Why Life’s Greatest Setbacks Are Bigger Blessings Than Its Successes
It’s arguable that retrospect may be the greatest facilitator of growth in life. It’s often while surveying the past events of our lives that we’re given the most clarity and unbiased perspectives. It’s truly a human flaw that we can rarely understand and process the present, as we’ll see it when it’s long gone and in the history books. When tested with failures and disappointments, for example, people have a difficult time dealing with their setbacks in the same calm manner as they often will have when looking back on those same events years later. The same things that caused your heartache and suffering will instead look like life lessons in disguise. Retrospect is a funny thing like that—it will almost always offer you a different perspective on your life’s events than the one you’ll remember having when actually living them. So, rather than waiting 25 years from now to realize that maybe some of the shittiest times of your life were actually the ones that ultimately helped you grow, it may be worth trying to adopt that attitude now. Here’s why you should realize [now] that your life’s greatest setbacks are bigger blessings than the successes:
You’re Learning To Conquer Adversity
Whether it’s your personal or your professional life, adversity spares no one. Every single person will experience his or her share of trial and tribulation on the road to success. That’s one bet you can gamble on right now: You will fail on the way to the top. Rather than deciding that your failures are deciding your fate, it’s wiser to see them as obstacle courses that are meant to knock you down. It’s no easy feat to come back from failing, especially if you fail more than once. Every single time you jump back up on that horse, though, you’re learning to conquer adversity a little bit at a time. Conquering adversity is the ability to trust again after having your heart broken, or changing career paths because the one you chose just isn’t the right one anymore. Fighting back and pushing forward, however you do it and at whatever pace, is facing your setbacks head on, and that takes strength, resilience and perseverance. What you might see now as hardships and disappointments, you’ll realize later were just mini lessons to teach you to fight a winning battle against adversity. Try seeing that now, and it might help you swing your punches a little bit harder.

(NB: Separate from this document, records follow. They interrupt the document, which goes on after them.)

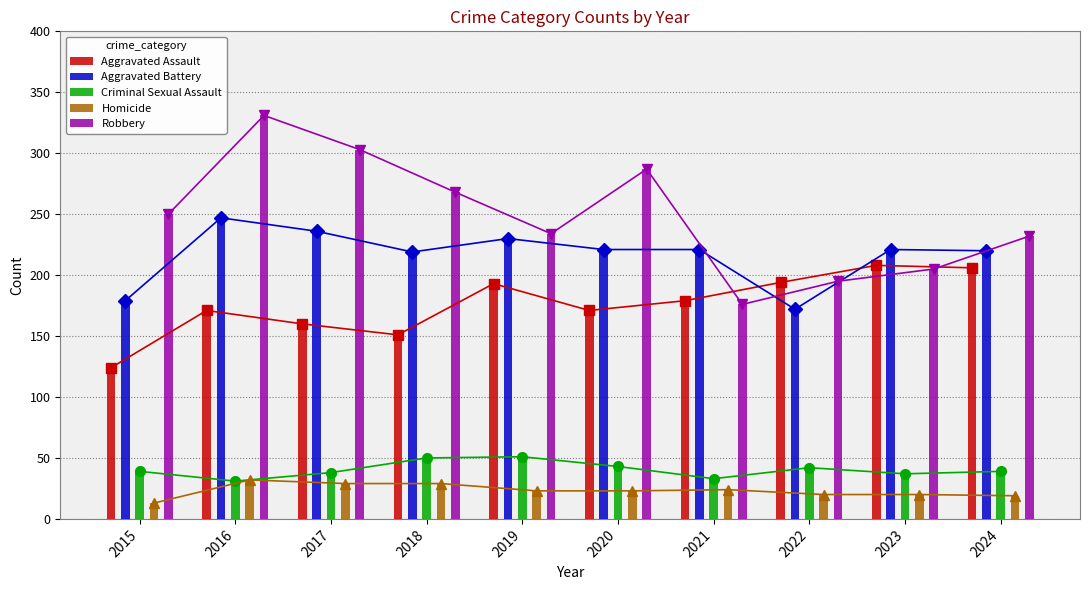

Is it true that Criminal Sexual Assault equals 46 at 2021?

False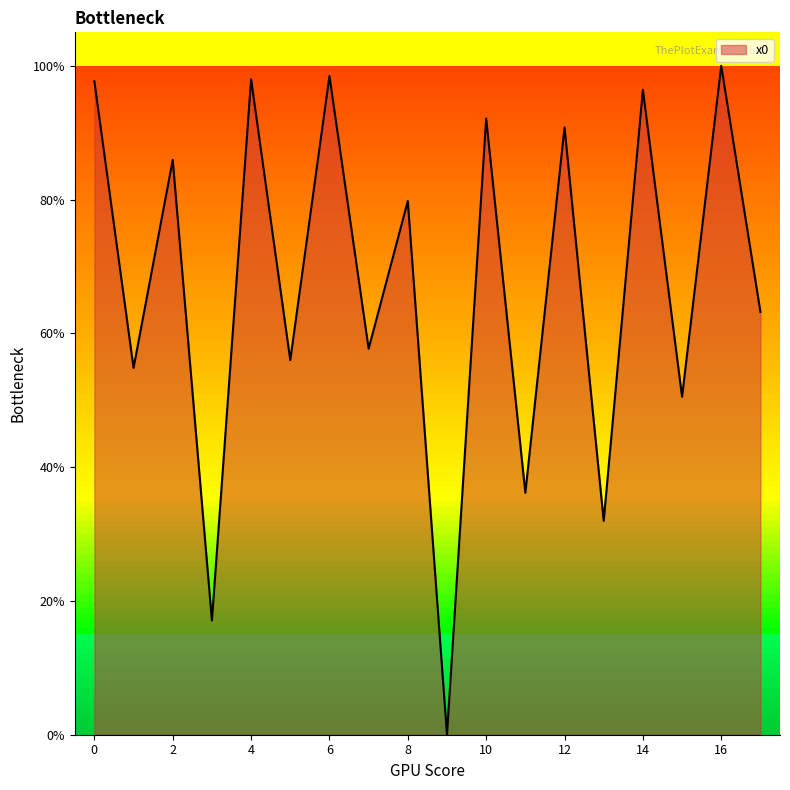

Is this an area chart (filled region under the line)?

Yes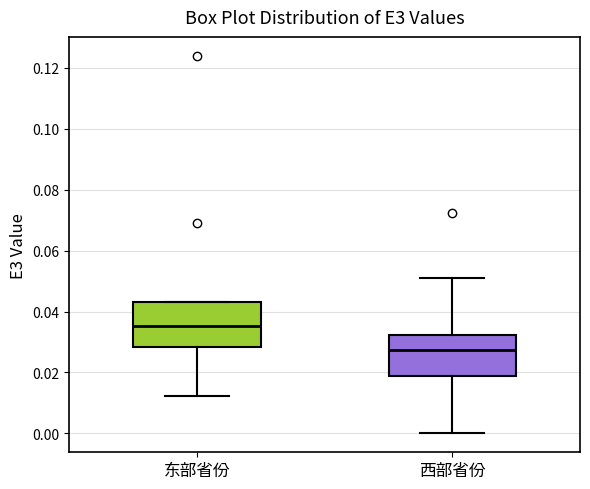

Reading left to right, read every box against the y-axis: the position of its median line, the range the box covers, and the ends of its whiskers. The values are not printed on the chart, so give them approximately, as read against the axis.

东部省份: median 0.036, box 0.028 to 0.044, whiskers 0.012 to 0.044
西部省份: median 0.028, box 0.018 to 0.032, whiskers 0.000 to 0.050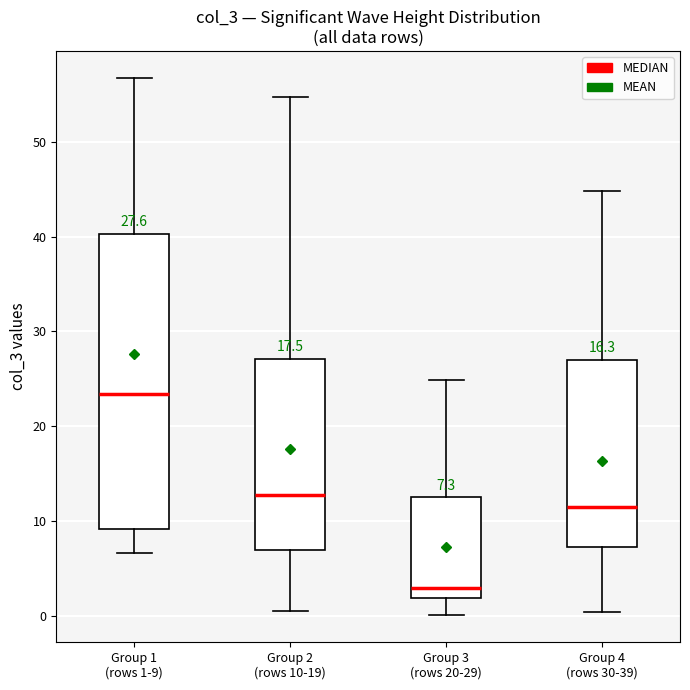

Which box has the lowest median line?

Group 3 (rows 20-29)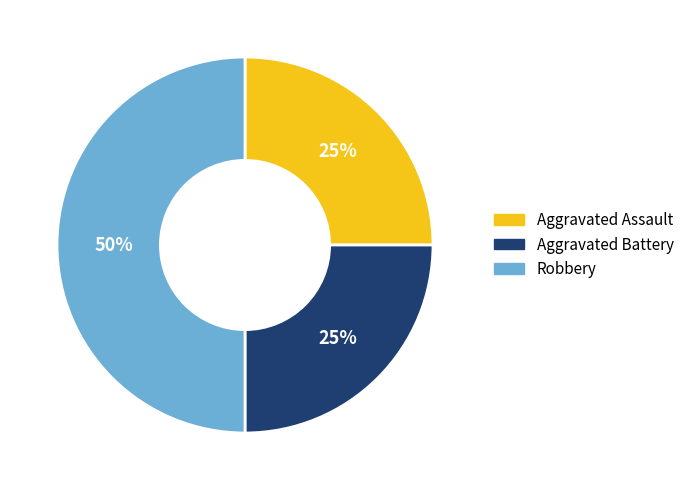

Which slice is the largest?

Robbery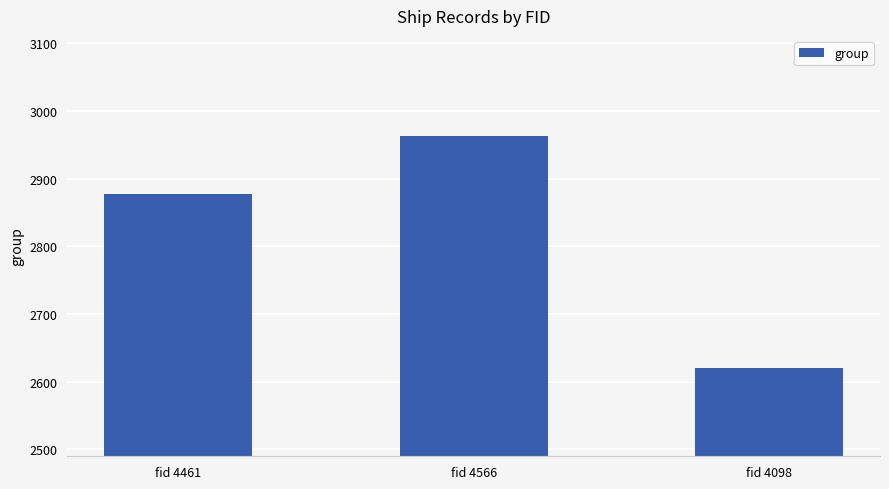

How many categories are shown in the chart?

3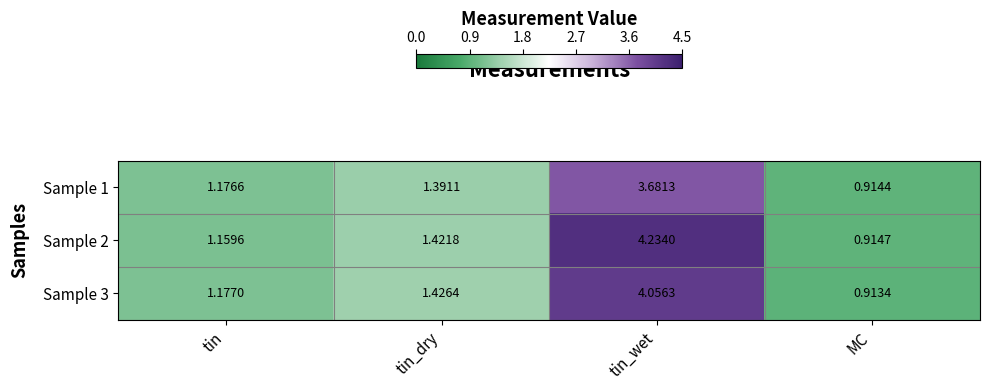

Rank the categories by Sample 1 value from highest to lowest.

tin_wet, tin_dry, tin, MC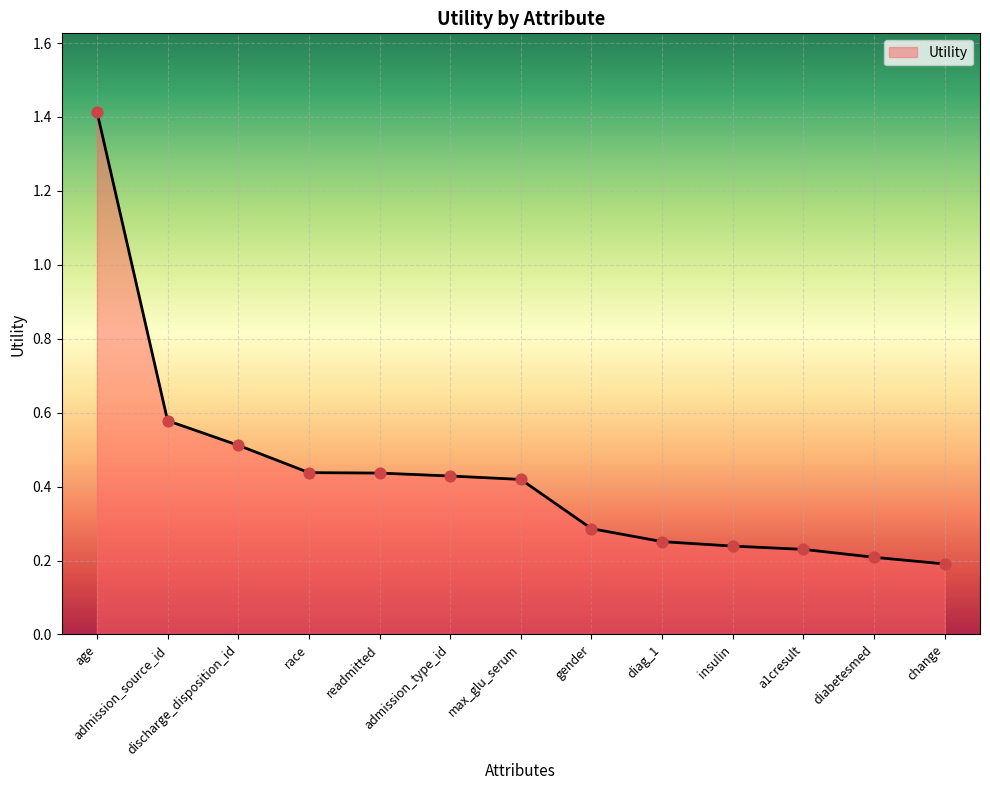

What is the difference between the maximum and minimum values?

1.2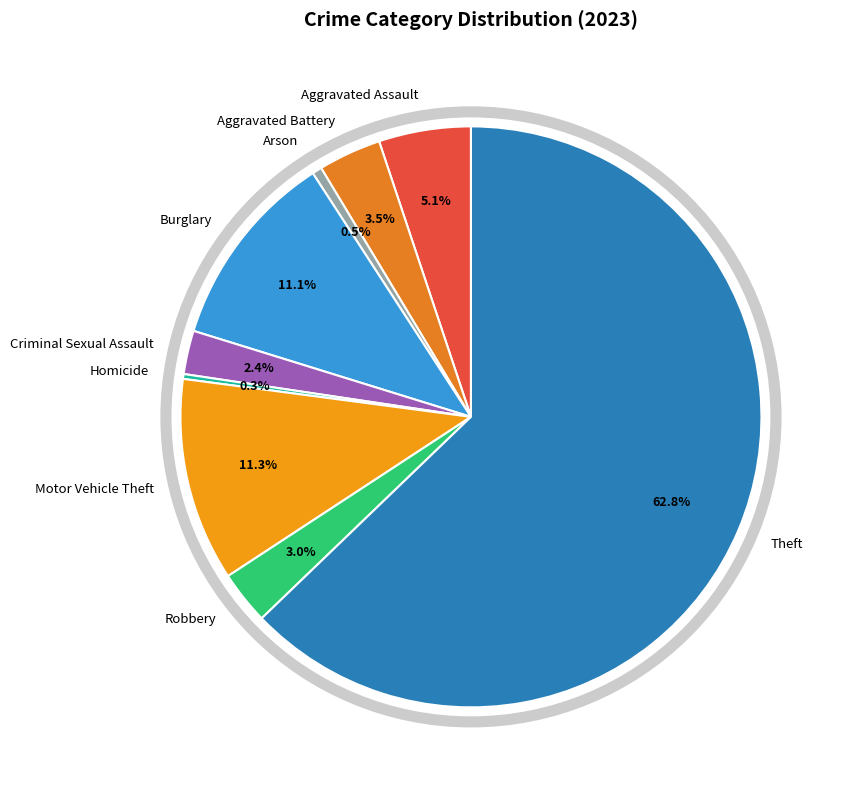

Which slice is the largest?

Theft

You’re Learning To Be Humble
It literally takes one catastrophe to strip even the greatest man of everything he has, material and otherwise. No person, no matter how powerful, rich and successful, is above the natural order of life, and it takes but a fleeting second of tragedy to change the course of someone’s destiny forever. It’s a humbling truth but also a comforting one, because it’s a truth that levels the playing field for all mankind. Not everyone can or will have the opportunity to reach the same heights of success, but every single one of us is vulnerable to the unpredictability that is life. When you experience a failure, know that’s life’s way of reminding you that it could always be worse. No matter what, things could always be worse—and they are worse for so many out there. A momentary setback is not the bottom of the pit. But being reminded that you, too, have to put in some effort to keep reaching your goals and achieving your dreams—no matter how much success you’ve enjoyed thus far— will always serve as a humbling realization to keep you grounded.
You’re Learning How To Do Better… At Everything
The most beautiful thing about failing is that it makes—nay, forces—you to try again. But not just try again—try again from a different angle. When attacking a math problem, you can either get it right or you can get it wrong; there’s only one correct answer. If you work your way through all the appropriate steps and somehow end up with the wrong answer, you do it all over again. You take a closer look and examine where you went wrong, how you could have done better—and you try again. While life is nowhere near as rigid as a math problem, the way you approach it doesn’t have to be much different. Of course, our everyday predicaments can often have more than one right or wrong outcome, but when things don’t work out just right, it’s a wonderful opportunity to go back to the drawing table and find a different method. Just imagine, if things always went right on the first go, you would breeze through every event of your life assuming that’s how it was supposed to work. But everything takes a little trial and error to perfect, from your relationships and dream career to your parallel parking and scrambled eggs. Possessing the skill to self-examine and self-correct is a quality that can be appreciated in every realm of life, and you can’t hone it without your share of setbacks. The great thing about it, though, is that once you know what does work, you’ll be that much better at doing it right the next time. No matter what life is throwing your way, you always have to have a strategy for attack. If it doesn’t deliver, you’ll come up with a new one that does—and before you know it, you’ll be counting your blessings that you failed in the first place because how else were you going to get better?